With the encouragement and guidance of Leslie Wu Foley, MusicLaunch was founded in 2010 as an initiative of the Community Engagement program at New England Conservatory, in partnership with the Wang YMCA of Chinatown (Boston).  It was conceived as an innovative community-minded music education lab, where programs and curricula are driven by the dynamic, multi-faceted, and versatile faculty of NEC’s Continuing Ed Music-in-Education Certificate Program. It followed the YMCA’s commitment to “developing the potential of every child” with its open enrollment (no audition) policy and classes that encourage music literacy from the ground up, starting with parent/child music circles (ages 2-5). Small-group lessons in guitar, band instruments, and recorder are also offered.

In 2013, MusicLaunch found a new home at the Boston Chinatown Neighborhood Center (BCNC).

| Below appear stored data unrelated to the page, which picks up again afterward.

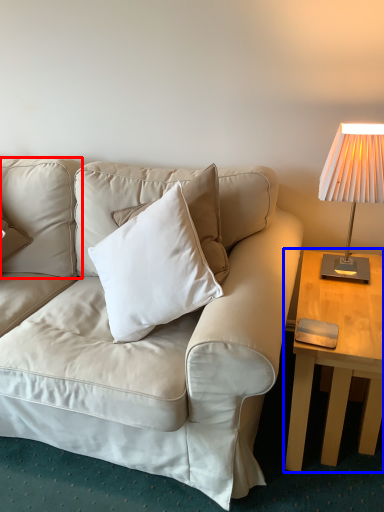
Question: Which point is closer to the camera, pillow (highlighted by a red box) or table (highlighted by a blue box)?

Choices:
 (A) pillow
 (B) table

Answer: (B)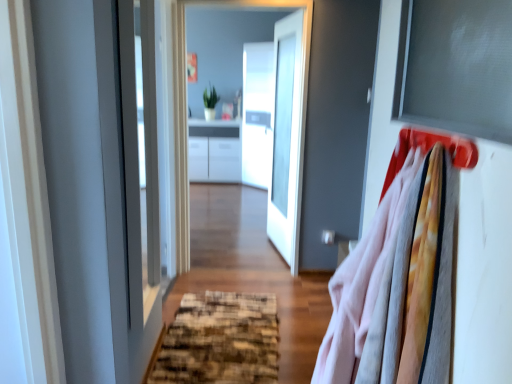
Question: Does matte gray window screen at upper right have a greater height compared to matte plastic hanger at upper right?

Choices:
 (A) yes
 (B) no

Answer: (A)

Question: Is matte gray window screen at upper right bigger than matte plastic hanger at upper right?

Choices:
 (A) yes
 (B) no

Answer: (A)

Question: Can we say matte gray window screen at upper right lies outside matte plastic hanger at upper right?

Choices:
 (A) no
 (B) yes

Answer: (B)

Question: Is matte plastic hanger at upper right a part of matte gray window screen at upper right?

Choices:
 (A) yes
 (B) no

Answer: (B)

Question: Is matte gray window screen at upper right at the right side of matte plastic hanger at upper right?

Choices:
 (A) no
 (B) yes

Answer: (B)

Question: Is transparent glass door at center taller or shorter than matte plastic hanger at upper right?

Choices:
 (A) short
 (B) tall

Answer: (B)

Question: Is transparent glass door at center to the left or to the right of matte plastic hanger at upper right in the image?

Choices:
 (A) left
 (B) right

Answer: (A)

Question: Considering the positions of point (146, 104) and point (476, 145), is point (146, 104) closer or farther from the camera than point (476, 145)?

Choices:
 (A) closer
 (B) farther

Answer: (B)

Question: Looking at their shapes, would you say transparent glass door at center is wider or thinner than matte plastic hanger at upper right?

Choices:
 (A) wide
 (B) thin

Answer: (B)

Question: Considering the relative positions of matte gray window screen at upper right and transparent glass door at center in the image provided, is matte gray window screen at upper right to the left or to the right of transparent glass door at center?

Choices:
 (A) left
 (B) right

Answer: (B)

Question: From the image's perspective, relative to transparent glass door at center, is matte gray window screen at upper right above or below?

Choices:
 (A) below
 (B) above

Answer: (A)

Question: Do you think matte gray window screen at upper right is within transparent glass door at center, or outside of it?

Choices:
 (A) inside
 (B) outside

Answer: (B)

Question: From a real-world perspective, is matte gray window screen at upper right above or below transparent glass door at center?

Choices:
 (A) below
 (B) above

Answer: (B)

Question: From a real-world perspective, is matte gray window screen at upper right above or below textured brown doormat at center?

Choices:
 (A) below
 (B) above

Answer: (B)

Question: Would you say matte gray window screen at upper right is inside or outside textured brown doormat at center?

Choices:
 (A) outside
 (B) inside

Answer: (A)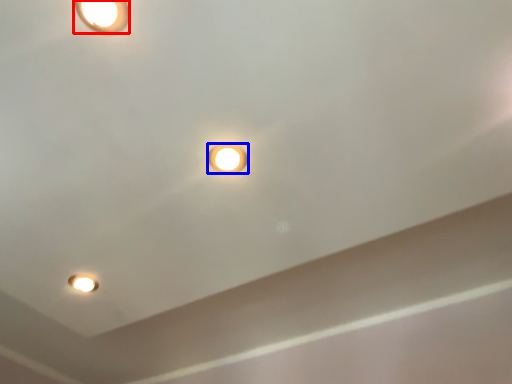
Question: Which object appears farthest to the camera in this image, lamp (highlighted by a red box) or lamp (highlighted by a blue box)?

Choices:
 (A) lamp
 (B) lamp

Answer: (B)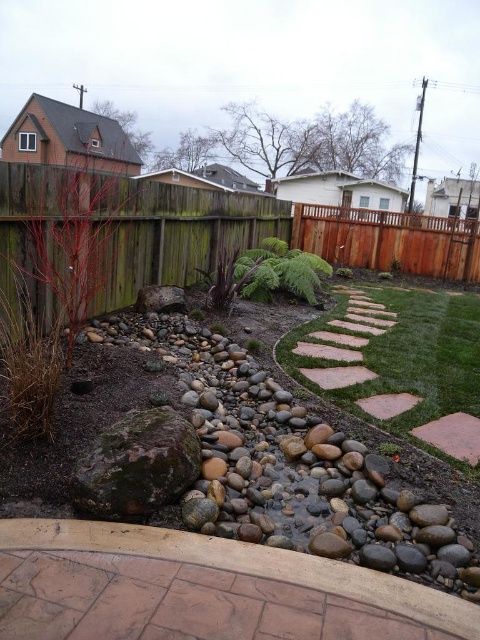
Can you confirm if green wood fence at left is smaller than green grass at center?

Incorrect, green wood fence at left is not smaller in size than green grass at center.

Is point (105, 186) closer to camera compared to point (456, 394)?

No, (105, 186) is further to viewer.

The width and height of the screenshot is (480, 640). Identify the location of green wood fence at left. (118, 234).

Is point (207, 221) closer to camera compared to point (434, 275)?

Yes, point (207, 221) is closer to viewer.

Between green wood fence at left and brown wood fence at upper right, which one appears on the right side from the viewer's perspective?

brown wood fence at upper right

Which is in front, point (244, 241) or point (367, 256)?

Point (244, 241) is in front.

Locate an element on the screen. The height and width of the screenshot is (640, 480). green wood fence at left is located at coordinates (118, 234).

Can you confirm if green grass at center is smaller than brown wood fence at upper right?

Incorrect, green grass at center is not smaller in size than brown wood fence at upper right.

Is green grass at center bigger than brown wood fence at upper right?

Yes, green grass at center is bigger than brown wood fence at upper right.

Describe the element at coordinates (406, 356) in the screenshot. I see `green grass at center` at that location.

This screenshot has height=640, width=480. Find the location of `green grass at center`. green grass at center is located at coordinates (406, 356).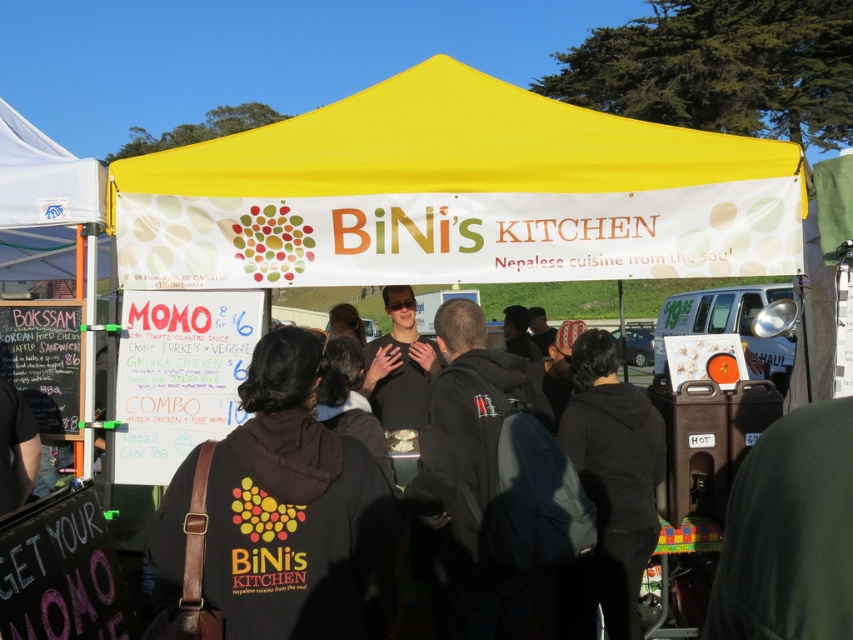
You are standing at the food stall under the bright yellow canopy labeled BiNi Kitchen. You want to reach a point that is exactly 2.37 meters away from you. Can you confirm if the point at coordinates point (300,636) is the correct location?

The point at coordinates point (300,636) is exactly 2.37 meters away from the viewer, so yes, it is the correct location.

MusicLaunch is committed to promoting social responsibility, critical thinking, and socio-emotional development.  While many arts organizations focus on free performances as their way of giving back, MusicLaunch instead puts experiential, hands-on learning and multi-level (sometimes, multi-generational) instruction at its core. Youth are guided, mentored, and instructed by experienced teaching artists from NEC’s Continuing Ed faculty, as well as by adult intern volunteers from the MIE Certificate Program.